ACTIVITY | Read through the lines below for the string "Supervisors" and copy each one that has it.

DATASET ENTRIES |
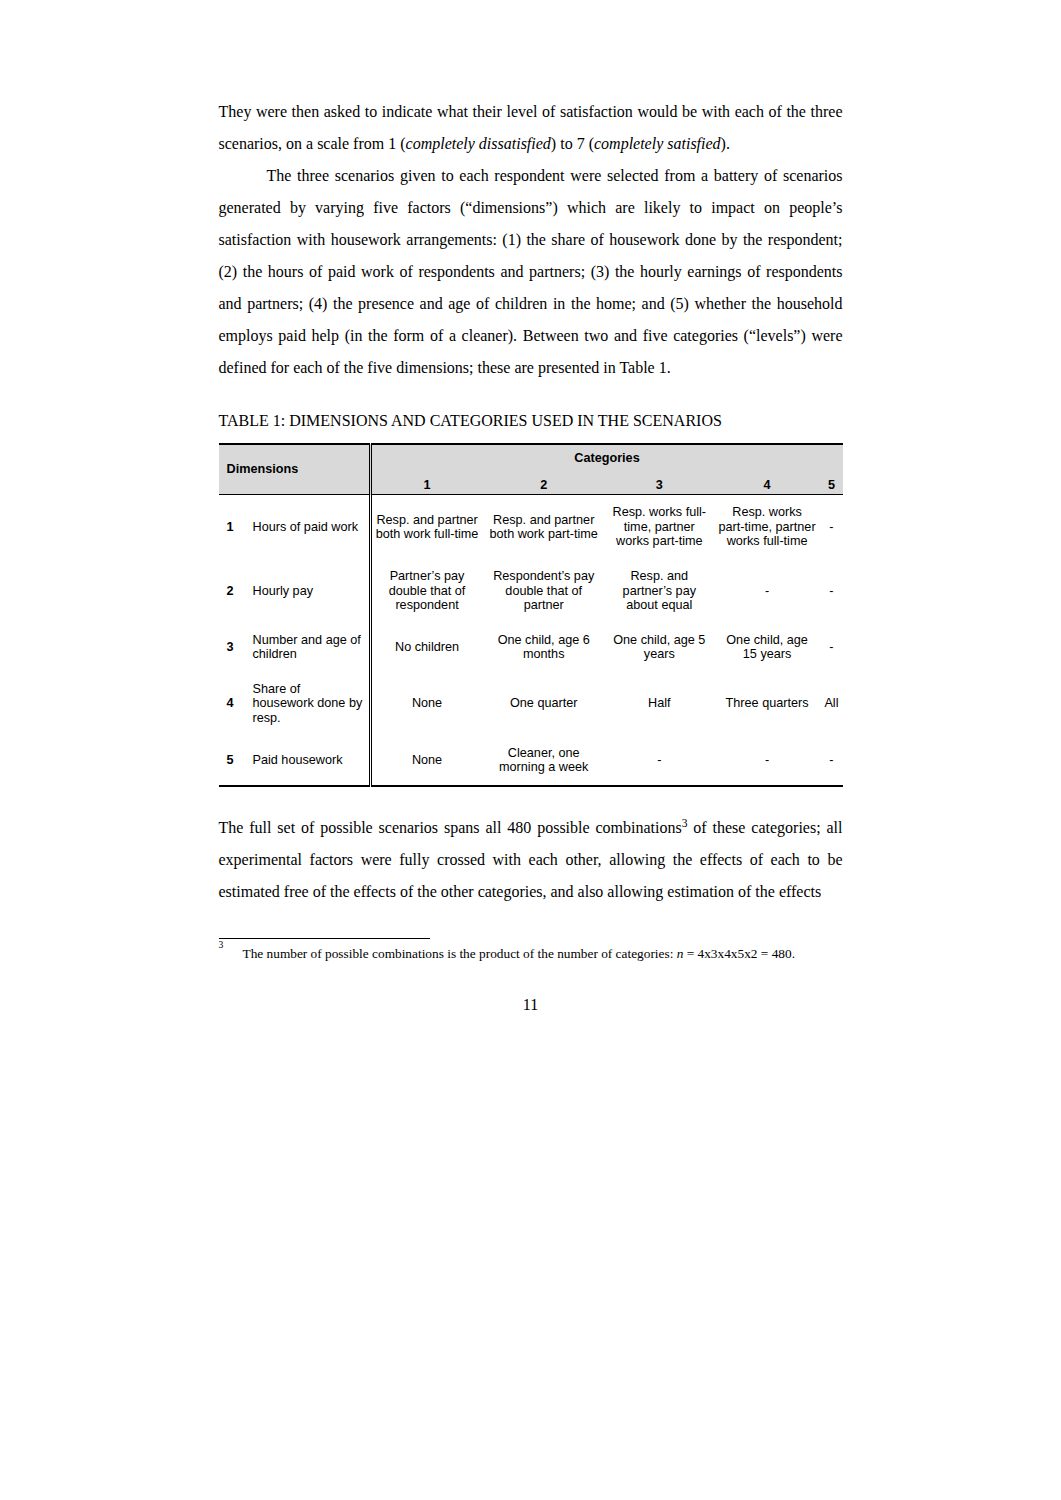They were then asked to indicate what their level of satisfaction would be with each of the three scenarios, on a scale from 1 (completely dissatisfied) to 7 (completely satisfied).
The three scenarios given to each respondent were selected from a battery of scenarios generated by varying five factors (“dimensions”) which are likely to impact on people’s satisfaction with housework arrangements: (1) the share of housework done by the respondent; (2) the hours of paid work of respondents and partners; (3) the hourly earnings of respondents and partners; (4) the presence and age of children in the home; and (5) whether the household employs paid help (in the form of a cleaner). Between two and five categories (“levels”) were defined for each of the five dimensions; these are presented in Table 1.
TABLE 1: DIMENSIONS AND CATEGORIES USED IN THE SCENARIOS
| Dimensions | Categories |
| --- | --- |
| 1 | 2 | 3 | 4 | 5 |
| 1 | Hours of paid work | Resp. and partner both work full-time | Resp. and partner both work part-time | Resp. works full-time, partner works part-time | Resp. works part-time, partner works full-time | - |
| 2 | Hourly pay | Partner’s pay double that of respondent | Respondent’s pay double that of partner | Resp. and partner’s pay about equal | - | - |
| 3 | Number and age of children | No children | One child, age 6 months | One child, age 5 years | One child, age 15 years | - |
| 4 | Share of housework done by resp. | None | One quarter | Half | Three quarters | All |
| 5 | Paid housework | None | Cleaner, one morning a week | - | - | - |
The full set of possible scenarios spans all 480 possible combinations3 of these categories; all experimental factors were fully crossed with each other, allowing the effects of each to be estimated free of the effects of the other categories, and also allowing estimation of the effects
3 The number of possible combinations is the product of the number of categories: n = 4x3x4x5x2 = 480.
11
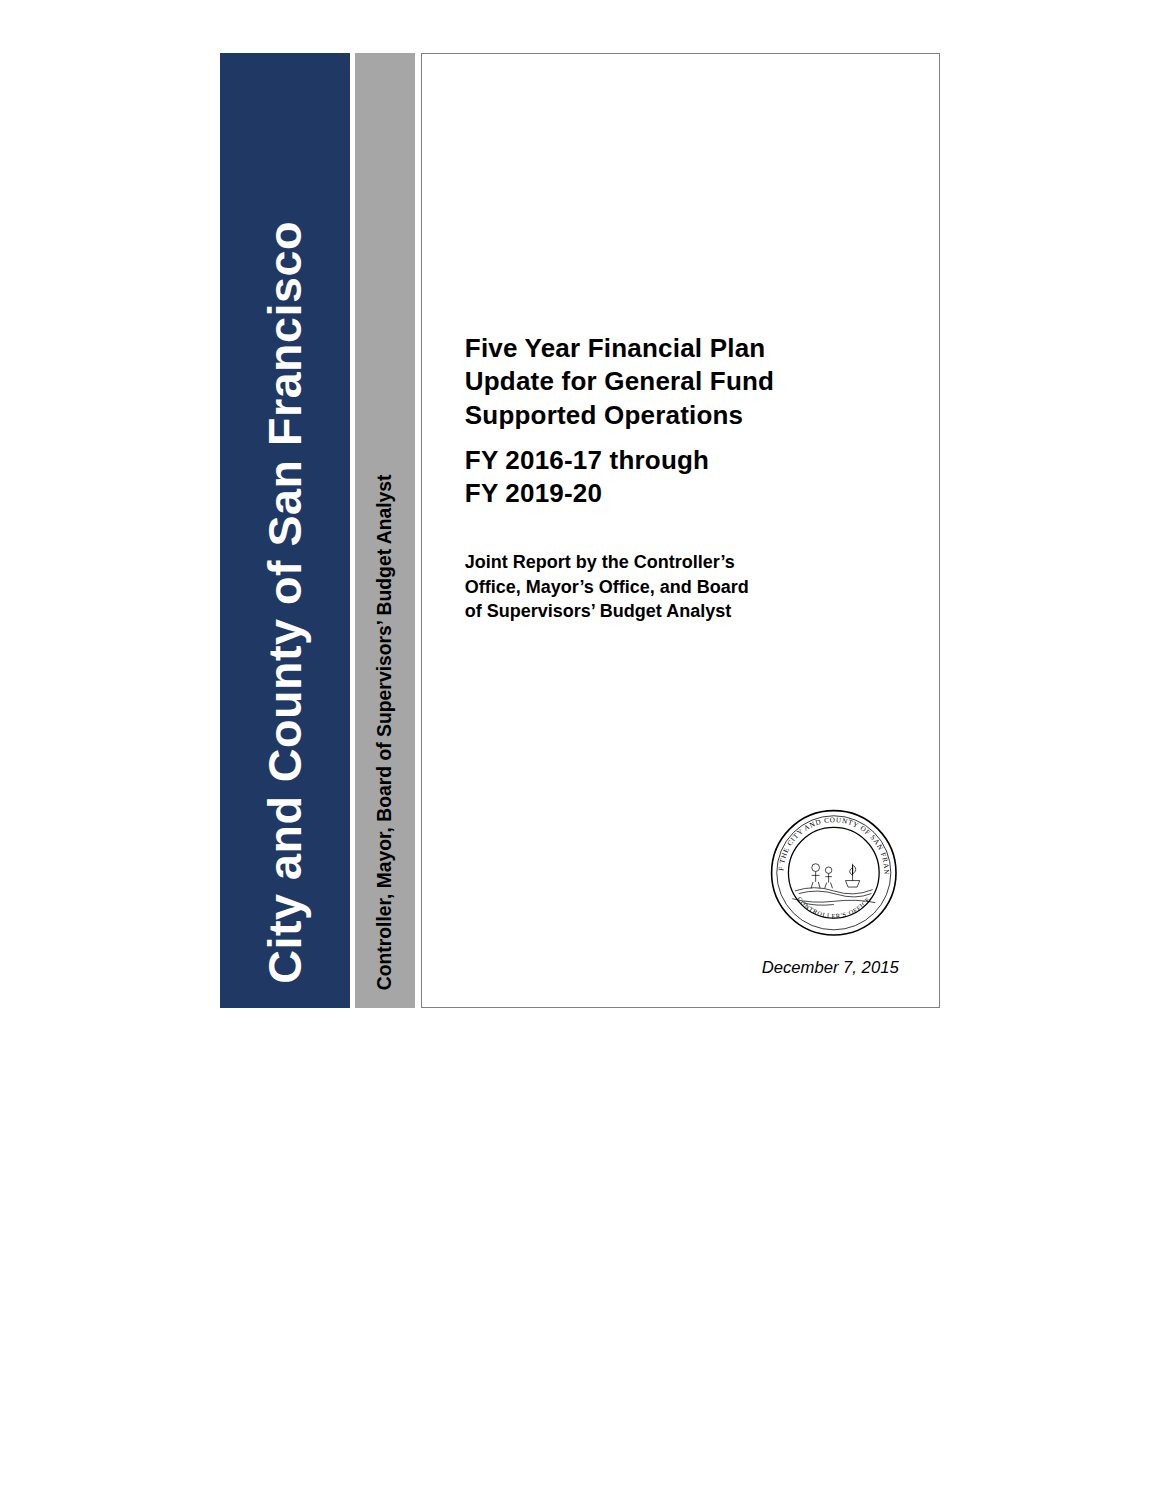City and County of San Francisco
Controller, Mayor, Board of Supervisors’ Budget Analyst
Five Year Financial Plan
Update for General Fund
Supported Operations
FY 2016-17 through
FY 2019-20
Joint Report by the Controller’s
Office, Mayor’s Office, and Board
of Supervisors’ Budget Analyst
SEAL OF THE CITY AND COUNTY OF SAN FRANCISCO CONTROLLER'S OFFICE
December 7, 2015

ANSWER TO THE EXERCISE |
Controller, Mayor, Board of Supervisors’ Budget Analyst
of Supervisors’ Budget Analyst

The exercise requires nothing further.